- PROBLEM DETAILS -
Copy all entries without alteration and skip the pictures they hold.

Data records
====

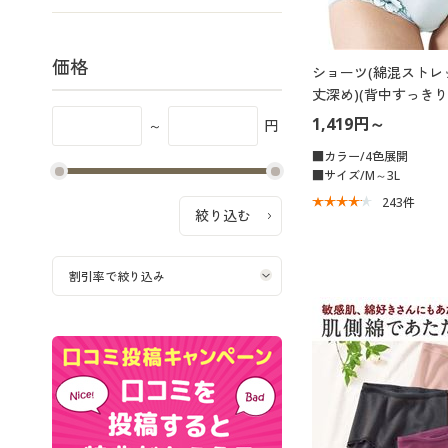
価格
ショーツ(綿混ストレ
丈深め)(背中すっき
ィネートショーツ)
1,419円～
～
円
■カラー/4色展開
■サイズ/M～3L
243
件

====

- ANSWER SECTION -
価格
ショーツ(綿混ストレ
丈深め)(背中すっき
ィネートショーツ)
1,419円～
～
円
■カラー/4色展開
■サイズ/M～3L
243
件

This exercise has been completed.